Prognostic Significance Of Cytogenetic Complexity and Del(17p) At Diagnosis Of Chronic Lymphocytic Leukemia (CLL)

Complexity has been associated with an adverse outcome in CLL (Kujawski et al. Blood 2008, 112:1993), and cytogenetic complexity often evolves as the patient progresses (Blood 2013, 121:1403). We sought to determine whether the degree of complexity as determined by cytogenetic analyses correlated with time-to-treatment (TTT) or with overall survival (OS) and its relationship with del(17p).

Patients (pts) with CLL who had cytogenetic analyses completed between December 2006 and May 2011 were identified from The Ohio State University Wexner Medical Center (OSU) databases. The first cytogenetic analysis evaluated within one year of diagnosis and prior to treatment was considered the diagnostic sample. All but one cytogenetic analyses were performed using CpG +/- pokeweed mitogen and phorbol 12-myristate 13-acetate stimulation. Cytogenetic methods and analyses were by standard laboratory protocols. Fluorescence in situ hybridization (FISH) was performed on all cases. For these analyses, probes for ATM (11q22.3) and TP53 (17p13.1) (Abbott Molecular, Des Plaines, IL) were used according to the manufacturer's recommendations. Complex karyotype (CK) was defined as ≥3 independent aberrations. Associations between CK and clinical or molecular characteristics were tested using Fisher's exact or Wilcoxon rank sum tests. TTT was calculated from the date of diagnosis until the date of treatment, censoring pts who had not started treatment at the date last seen. OS was calculated from the date of diagnosis until the date of death or last follow-up. Estimates of TTT and OS were calculated using the Kaplan-Meier method, and differences in survival distributions were compared using the log-rank test.

Diagnostic samples meeting the above criteria were identified in 143 pts. Median age was 58 (range 33-85), 38% were female, and 44% had Rai stage 0. Twenty pts (14%) had del(11q) and 16 (11%) had del(17p), 10 of which were identified by both FISH and karyotype, 4 by FISH alone, and 2 by karyotype alone. CK was detected in 22 pts (15%, 95% CI: 0.10-0.22). CK tended to be more prevalent in males (20% vs 7% in females, p=0.05) and in those with Rai stage ≥ I (20% vs 8% with Rai stage 0, p=0.06), but there was no significant association with age (p=0.98). Only 5 CK pts (23%) had del(11q) compared to 12% without CK (NCK; p=0.20). CK was strongly associated with del(17p), where 41% of CK pts harbored this typically high-risk aberration versus only 6% in NCK pts (p<0.0001).

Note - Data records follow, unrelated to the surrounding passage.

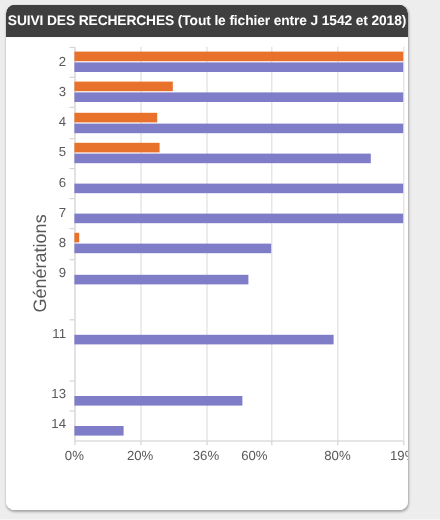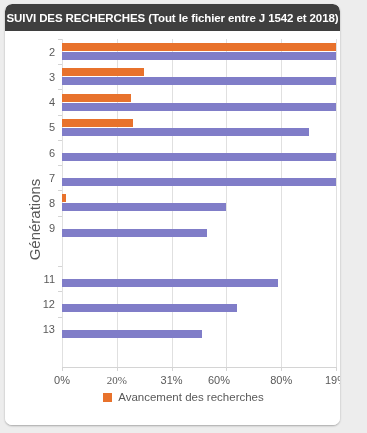--- a/index.html
+++ b/index.html
@@ -171,27 +171,27 @@
     <div class="y-axis-title">Générations</div>
 
     <div class="plot" id="plot">
       <div class="axis-left"></div>
       <div class="axis-bottom"></div>
     <div class="gridline" style="left: 0px;"></div>
         <div class="x-tick-mark" style="left: 0px;"></div>
         <div class="x-tick-label" style="left: 0px;">0%</div>
         <div class="gridline" style="left: 54.8px;"></div>
         <div class="x-tick-mark" style="left: 54.8px;"></div>
-        <div class="x-tick-label" style="left: 54.8px; font-family: Liberation Serif, serif;">20%</div>
+        <div class="x-tick-label" style="left: 54.8px;">20%</div>
         <div class="gridline" style="left: 109.6px;"></div>
         <div class="x-tick-mark" style="left: 109.6px;"></div>
-        <div class="x-tick-label" style="left: 109.6px;">31%</div>
+        <div class="x-tick-label" style="left: 109.6px;">36%</div>
         <div class="gridline" style="left: 164.4px;"></div>
         <div class="x-tick-mark" style="left: 164.4px;"></div>
-        <div class="x-tick-label" style="left: 157px;">60%</div>
+        <div class="x-tick-label" style="left: 150px;">60%</div>
         <div class="gridline" style="left: 219.2px;"></div>
         <div class="x-tick-mark" style="left: 219.2px;"></div>
         <div class="x-tick-label" style="left: 219.2px;">80%</div>
         <div class="gridline" style="left: 274px;"></div>
         <div class="x-tick-mark" style="left: 274px;"></div>
         <div class="x-tick-label" style="left: 274px;">19%</div>
         <div class="row" style="top: 0px; height: 25.2308px;">
           <div class="tick-mark" style="top: 0px;"></div>
           <div class="y-tick-label" style="top: 7.61538px;">2</div>
           <div class="bar" style="top: 4.11538px; width: 274px; background: rgb(232, 114, 44);"></div>
@@ -234,33 +234,29 @@
         <div class="row" style="top: 176.615px; height: 25.2308px;">
           <div class="tick-mark" style="top: 0px;"></div>
           <div class="y-tick-label" style="top: 7.61538px;">9</div>
           <div class="bar" style="top: 13.1154px; width: 145.22px; background: rgb(128, 125, 200);"></div>
         </div>
         <div class="row" style="top: 227.077px; height: 25.2308px;">
           <div class="tick-mark" style="top: 0px;"></div>
           <div class="y-tick-label" style="top: 7.61538px;">11</div>
           <div class="bar" style="top: 13.1154px; width: 216.46px; background: rgb(128, 125, 200);"></div>
         </div>
-        <div class="row" style="top: 252.308px; height: 25.2308px;">
-          <div class="tick-mark" style="top: 0px;"></div>
-          <div class="y-tick-label" style="top: 7.61538px;">12</div>
-          <div class="bar" style="top: 13.1154px; width: 175.36px; background: rgb(128, 125, 200);"></div>
-        </div>
         <div class="row" style="top: 277.538px; height: 25.2308px;">
           <div class="tick-mark" style="top: 0px;"></div>
           <div class="y-tick-label" style="top: 7.61538px; text-align: right;">13</div>
           <div class="bar" style="top: 13.1154px; width: 139.74px; background: rgb(128, 125, 200);"></div>
         </div>
+        <div class="row" style="top: 302.769px; height: 25.2308px;">
+          <div class="tick-mark" style="top: 0px;"></div>
+          <div class="y-tick-label" style="top: 7.61538px;">14</div>
+          <div class="bar" style="top: 13.1154px; width: 41.1px; background: rgb(128, 125, 200);"></div>
+        </div>
       </div>
 
     <div class="legend">
-      <div class="legend-item">
-        <span class="legend-swatch" style="background:#E8722C"></span>
-        <span class="legend-label">Avancement des recherches</span>
-      </div>
     </div>
 
   </div>
 </div>
 
 </body></html>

TTT was significantly shorter in pts with CK compared to NCK (p=0.0005), with 12 mos estimates of 55% (95%CI=0.31-0.74) and 83% (95%CI=0.75-0.89), respectively (Figure 1A). In the subsets of pts with and without del(17p), the negative impact of CK persisted as shown in Figures 2A-B. In a proportional hazards model for TTT, CK remained significantly associated with shorter TTT independent of del(17p) and Rai stage (hazard ratio=2.20, 95%CI=1.03-4.71; p=0.04).

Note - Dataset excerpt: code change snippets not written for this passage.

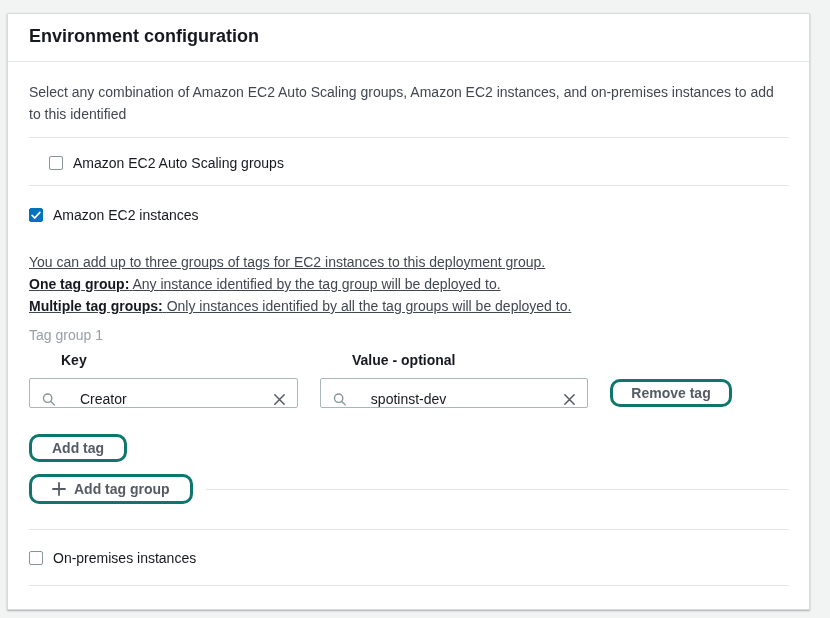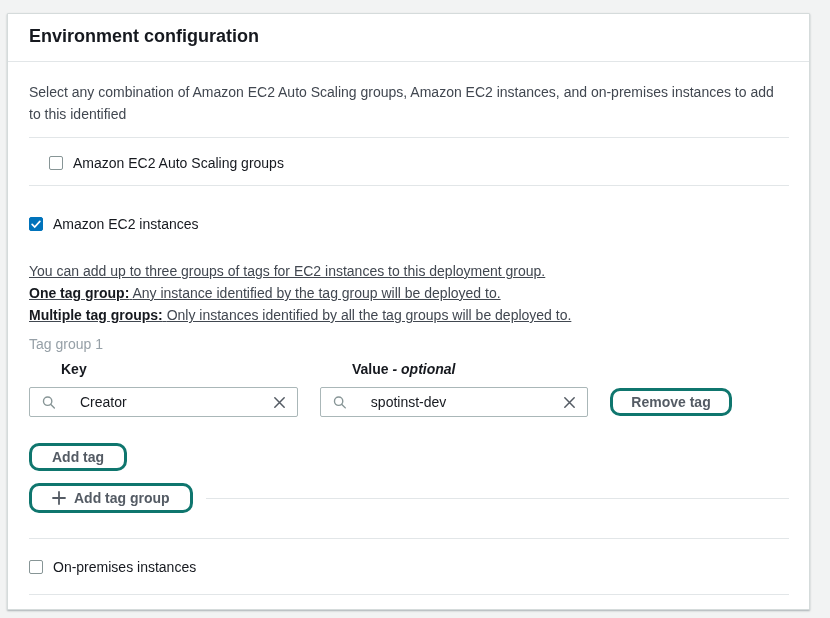--- a/index.html
+++ b/index.html
@@ -44,21 +44,21 @@
     border-top: 1px solid #e2e6e8;
     height: 0;
   }
   .checkbox-row {
     display: flex;
     align-items: center;
     gap: 10px;
     height: 20px;
   }
   .checkbox-row.row-asg   { margin-top: 15px; margin-bottom: 12px; margin-left: 20px; }
-  .checkbox-row.row-ec2   { margin-top: 28px; }
+  .checkbox-row.row-ec2   { margin-top: 19px; }
   .checkbox-row.row-onprem{ margin-top: 18px; margin-bottom: 17px; }
   .checkbox {
     width: 14px; height: 14px;
     border: 1px solid #879596;
     border-radius: 2px;
     background: #ffffff;
     flex: 0 0 auto;
     display: flex; align-items: center; justify-content: center;
     cursor: pointer;
   }
@@ -88,35 +88,35 @@
   }
   .labels-row {
     margin-top: 8px;
     display: grid;
     grid-template-columns: 269px 268px 122px;
     column-gap: 22px;
     font-size: 14px;
     line-height: 18px;
   }
   .field-label { font-weight: 700; color: #16191f; padding-left: 32px; }
-  .optional-suffix { font-weight: 700; font-style: italic; color: #16191f; }
+  .optional-suffix { font-weight: 700; color: #16191f; }
   .inputs-row {
     margin-top: 9px;
     display: grid;
     grid-template-columns: 269px 268px 122px;
     column-gap: 22px;
     align-items: center;
   }
   .search-box {
     height: 30px;
     border: 1px solid #aab7b8;
     border-radius: 2px;
     background: #fff;
     display: flex;
-    align-items: center;
+    align-items: flex-end;
     padding: 0 10px 0 12px;
     gap: 24px;
   }
   .search-box input {
     border: none;
     outline: none;
     flex: 1 1 auto;
     min-width: 0;
     font-size: 14px;
     color: #16191f;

With a median follow-up of 32 months for OS, there have been only 14 events. Still, early deaths tended to occur more often in those with CK than NCK; five deaths occurred in the first 12 mos following diagnosis, 3 in the CK group (13.6%) and 2 in the NCK group (1.7%), and hence there was a significant difference in OS (p=0.015; Figure 1B). The limited information prevented meaningful comparisons between CK and NCK by del(17p) subgroups.

In summary, CK is indicative of both shorter TTT and OS. Although there is a strong correlation of del(17p) with CK, presence of CK appears to predict TTT independent of del(17p). Complexity should be evaluated in a larger, prospective series to further clarify its role in clinical outcome.